■ **PASSAGE PROVIDED**:

>> begin

# Sentiment Labelling using VADER

In [None]:
import torch

print("Number of GPU: ", torch.cuda.device_count())
print("GPU Name: ", torch.cuda.get_device_name())


device = torch.device('cuda' if torch.cuda.is_available() else 'cpu')
print('Using device:', device)

In [None]:
import pandas as pd

df = pd.read_csv('../data/preprocessed/review_tiktok_dataset_preprocessed.csv')
df.head()

In [None]:
from googletrans import Translator
from tqdm import tqdm

translator = Translator()
tqdm.pandas()

def translate_comment(comment):
    if isinstance(comment, str) and comment.strip():
        try:
            return translator.translate(comment, src='id', dest='en').text
        except Exception as e:
            print(f"Translation failed: {e}")
    return comment  


df['translated_content'] = df['content'].progress_apply(translate_comment)

In [None]:
df.to_csv('../data/preprocessed/review_tiktok_dataset_translated.csv', index=False)

In [None]:
from vaderSentiment.vaderSentiment import SentimentIntensityAnalyzer
from tqdm import tqdm

analyzer = SentimentIntensityAnalyzer()
tqdm.pandas()

>> end

■ **STATED EXERCISE**: Copy out the whole VADER sentiment labelling notebook word for word, with nothing changed. The rows that come after this aren't needed for anything.

■ **EXCERPTED RECORDS**:

>> begin

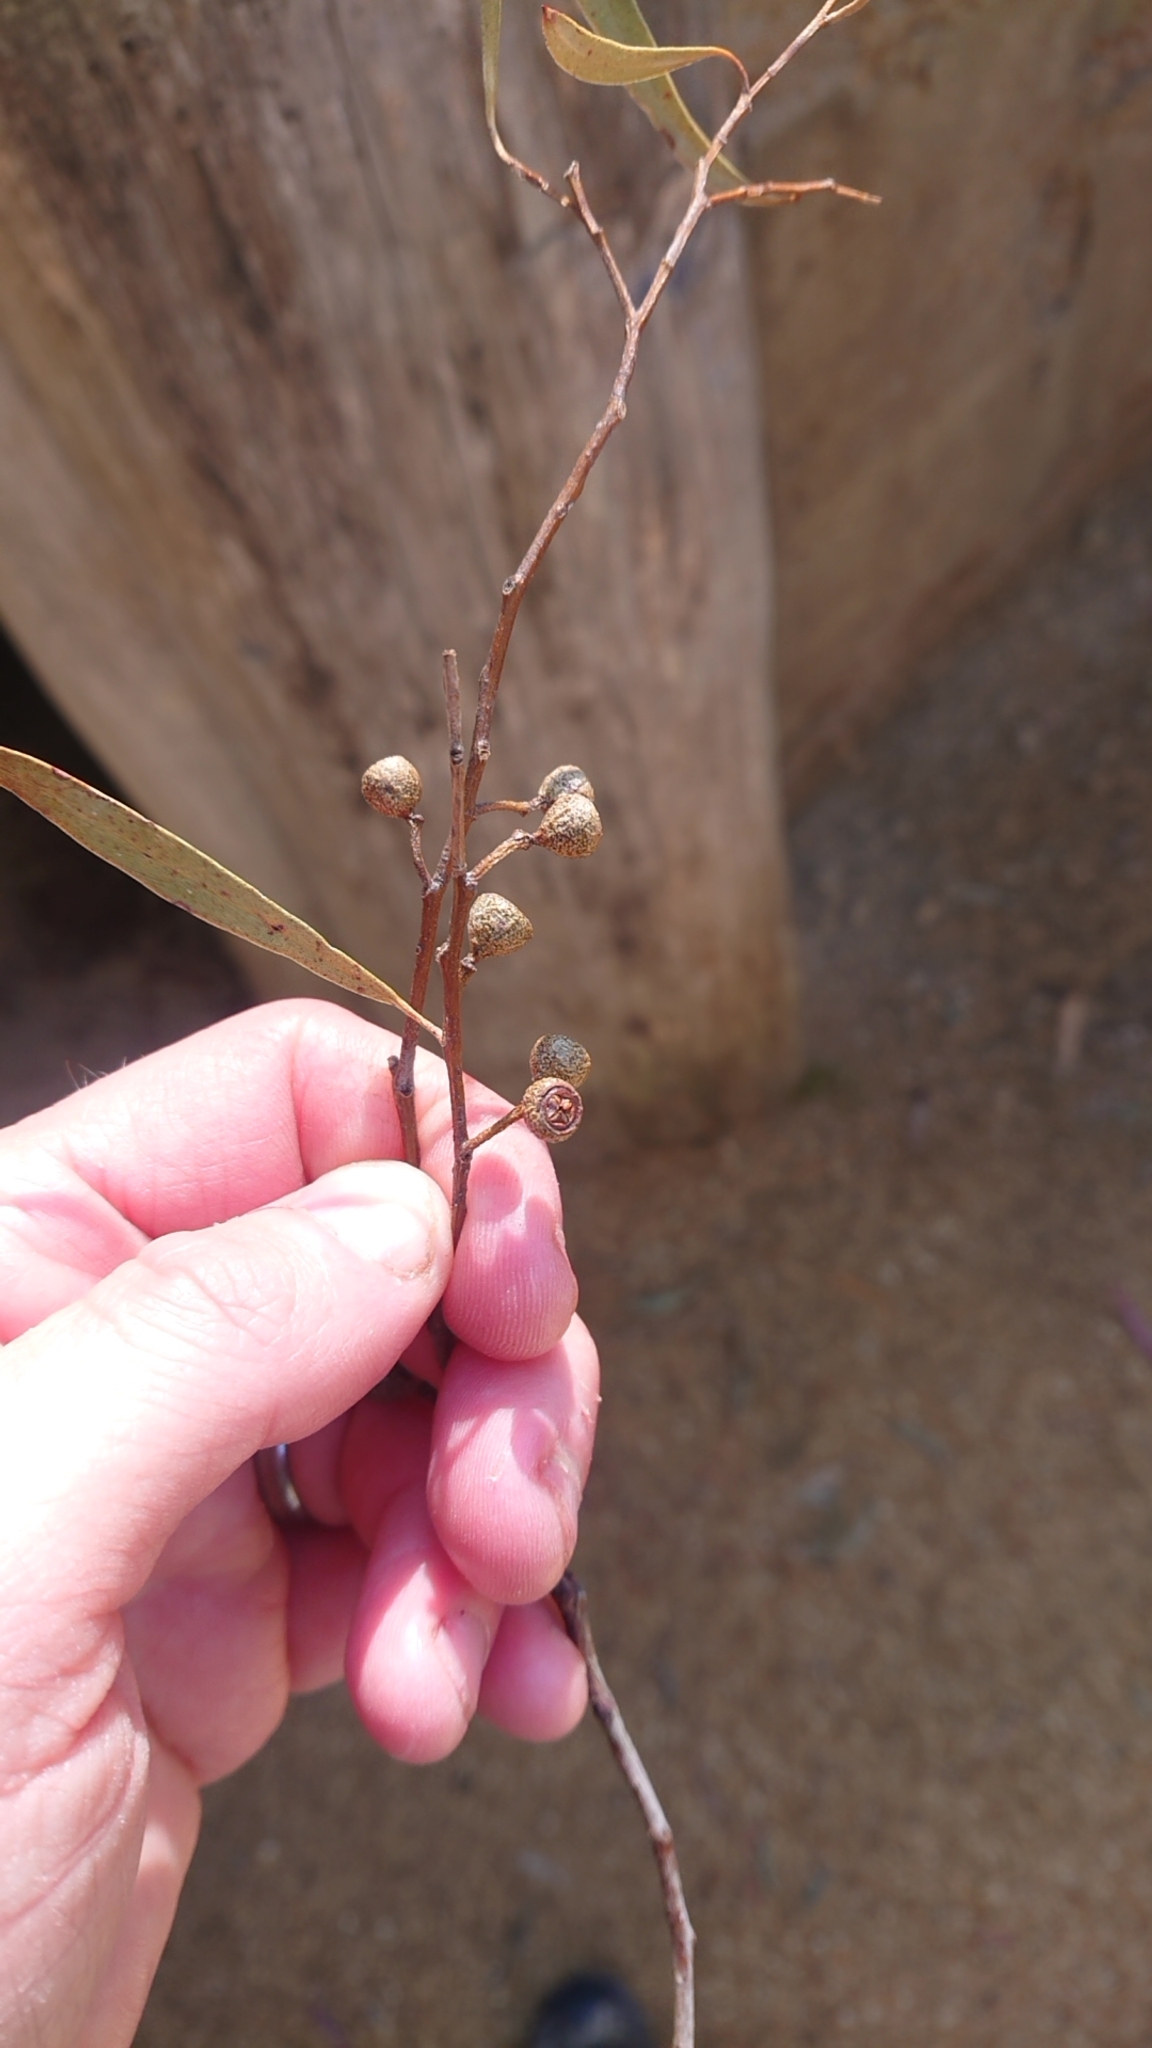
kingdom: Plantae
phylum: Tracheophyta
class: Magnoliopsida
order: Myrtales
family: Myrtaceae
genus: Eucalyptus
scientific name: Eucalyptus amygdalina
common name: Black peppermint
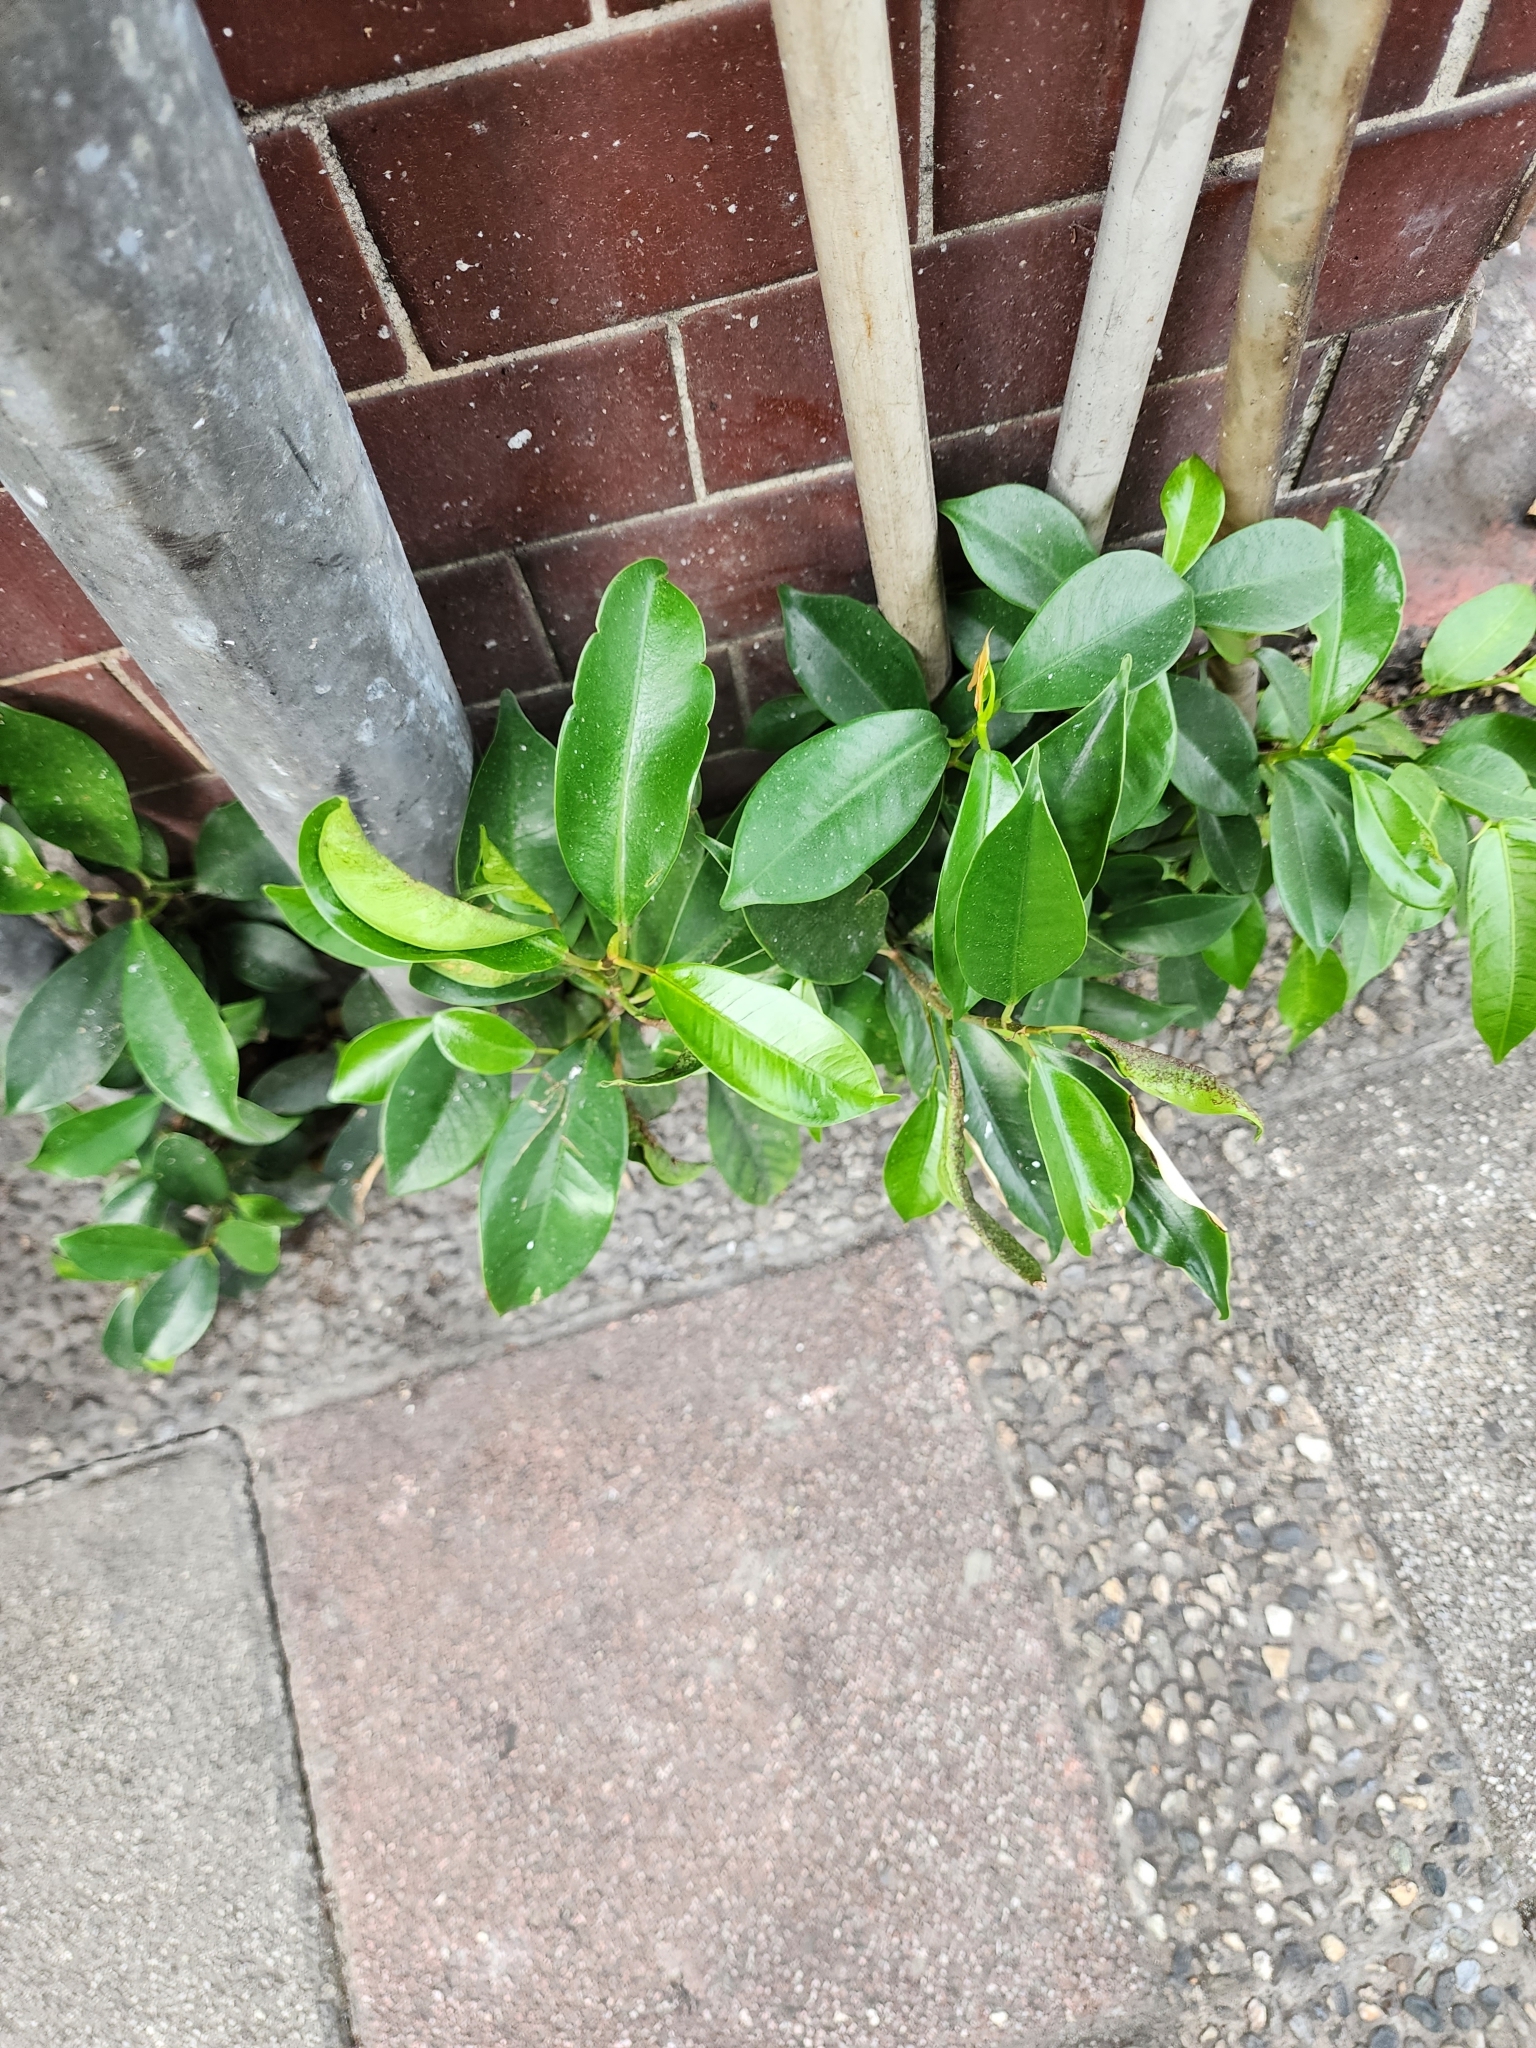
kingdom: Plantae
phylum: Tracheophyta
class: Magnoliopsida
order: Rosales
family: Moraceae
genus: Ficus
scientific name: Ficus microcarpa
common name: Chinese banyan
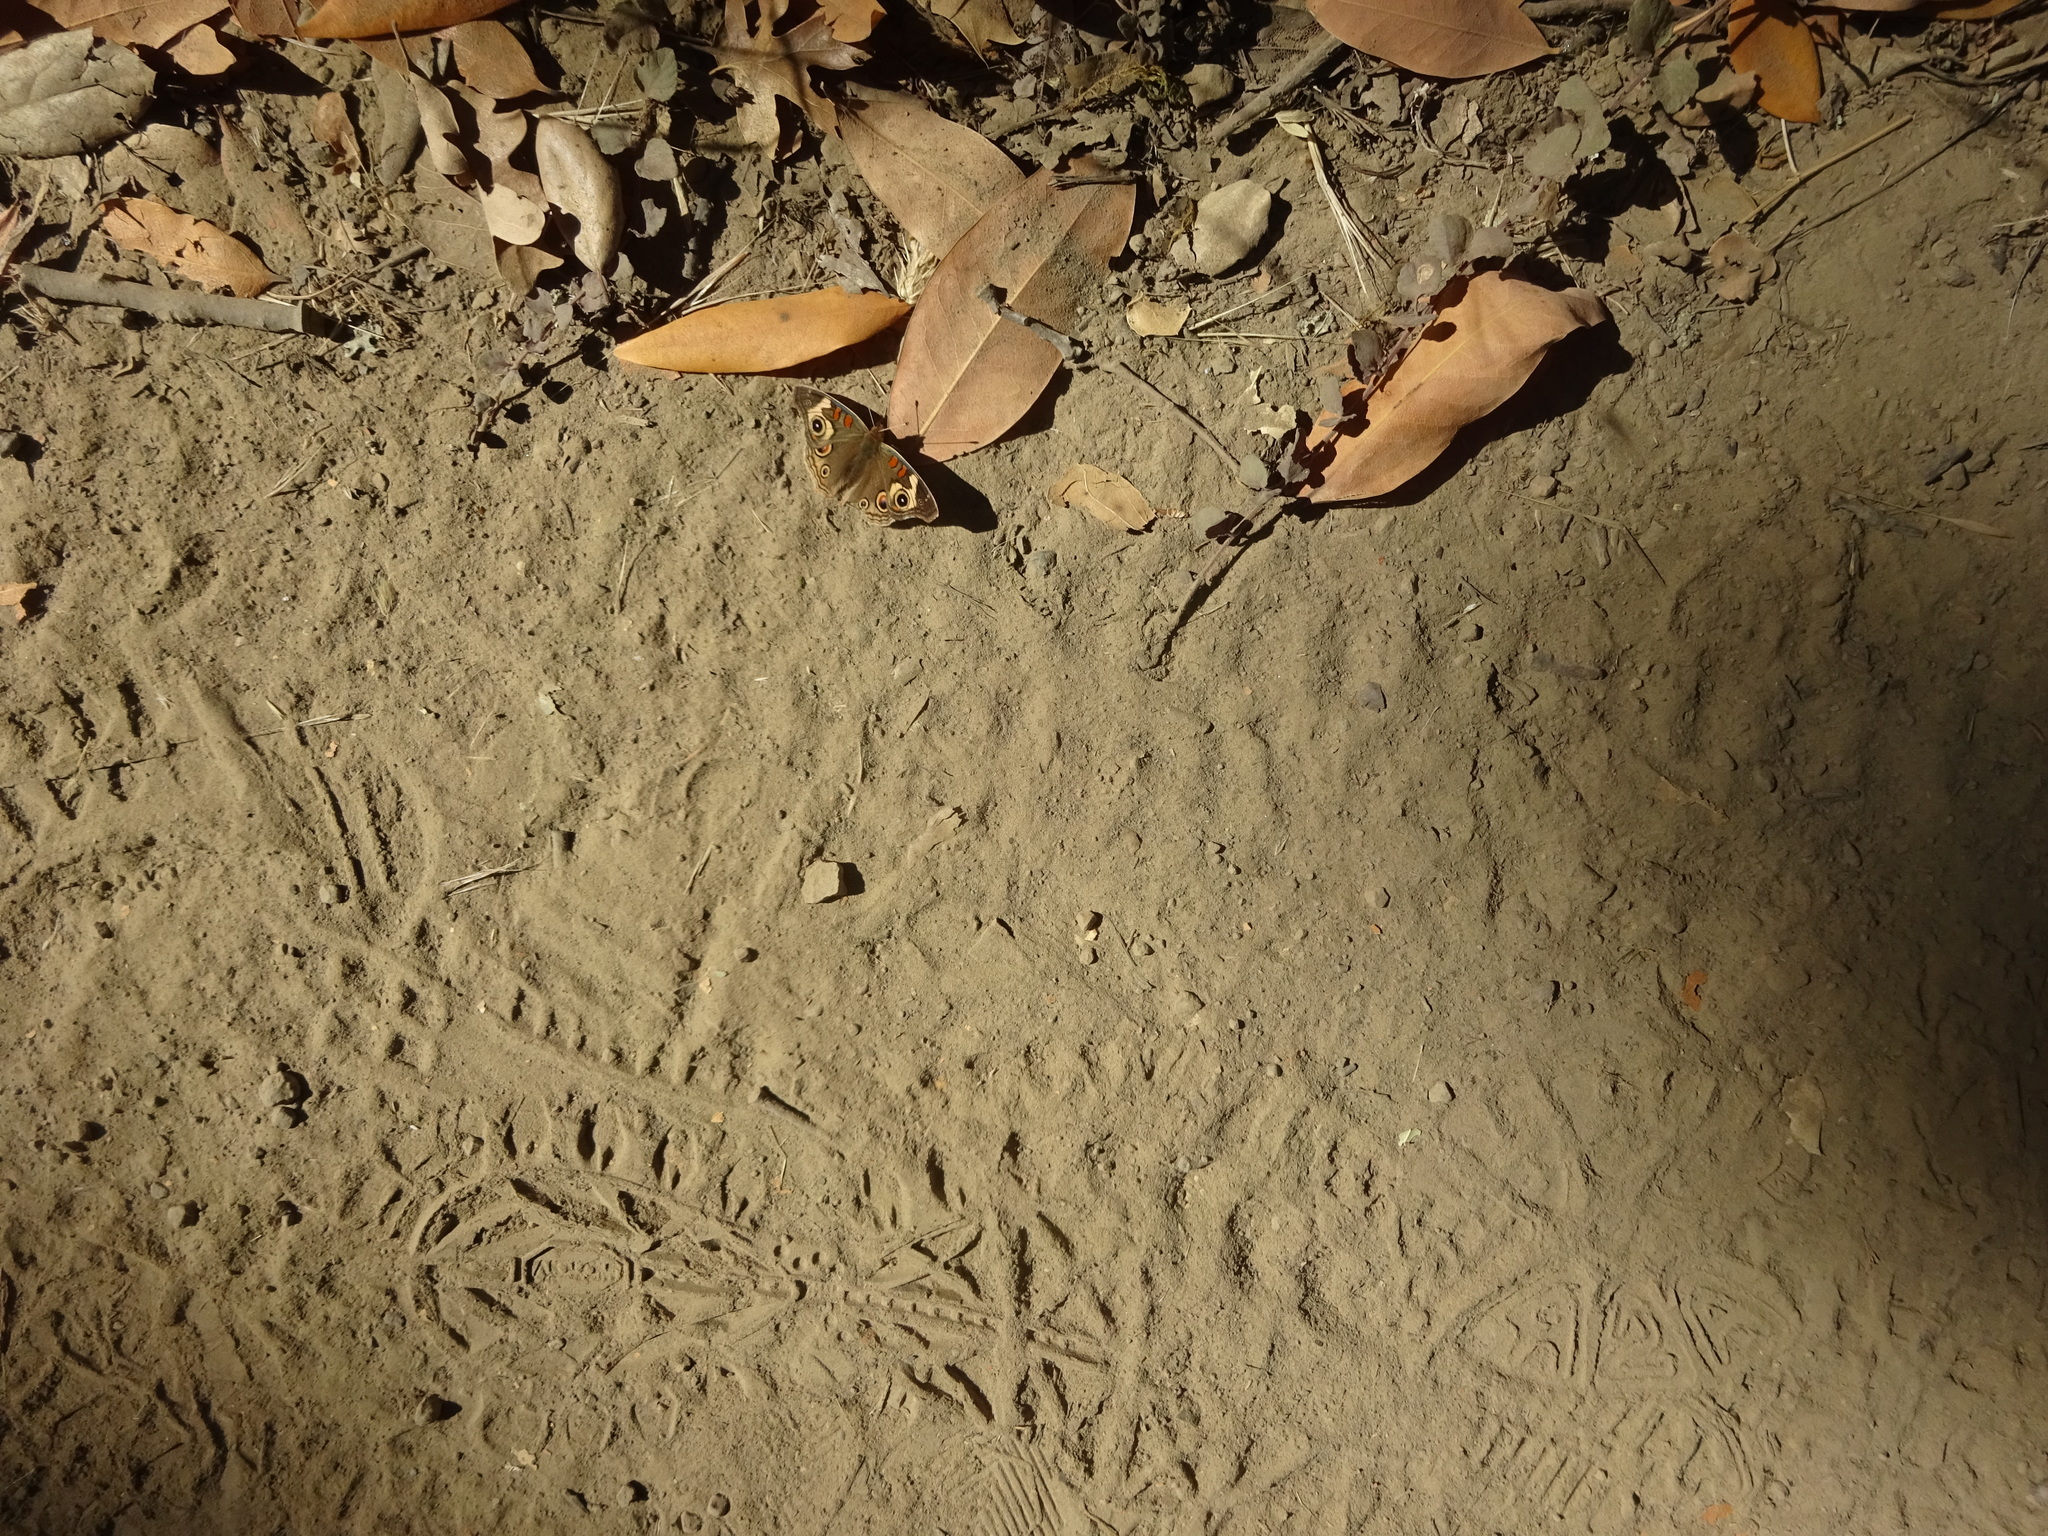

>> end

■ **ANSWER FOR THE TASK**:
# Sentiment Labelling using VADER

In [None]:
import torch

print("Number of GPU: ", torch.cuda.device_count())
print("GPU Name: ", torch.cuda.get_device_name())


device = torch.device('cuda' if torch.cuda.is_available() else 'cpu')
print('Using device:', device)

In [None]:
import pandas as pd

df = pd.read_csv('../data/preprocessed/review_tiktok_dataset_preprocessed.csv')
df.head()

In [None]:
from googletrans import Translator
from tqdm import tqdm

translator = Translator()
tqdm.pandas()

def translate_comment(comment):
    if isinstance(comment, str) and comment.strip():
        try:
            return translator.translate(comment, src='id', dest='en').text
        except Exception as e:
            print(f"Translation failed: {e}")
    return comment  


df['translated_content'] = df['content'].progress_apply(translate_comment)

In [None]:
df.to_csv('../data/preprocessed/review_tiktok_dataset_translated.csv', index=False)

In [None]:
from vaderSentiment.vaderSentiment import SentimentIntensityAnalyzer
from tqdm import tqdm

analyzer = SentimentIntensityAnalyzer()
tqdm.pandas()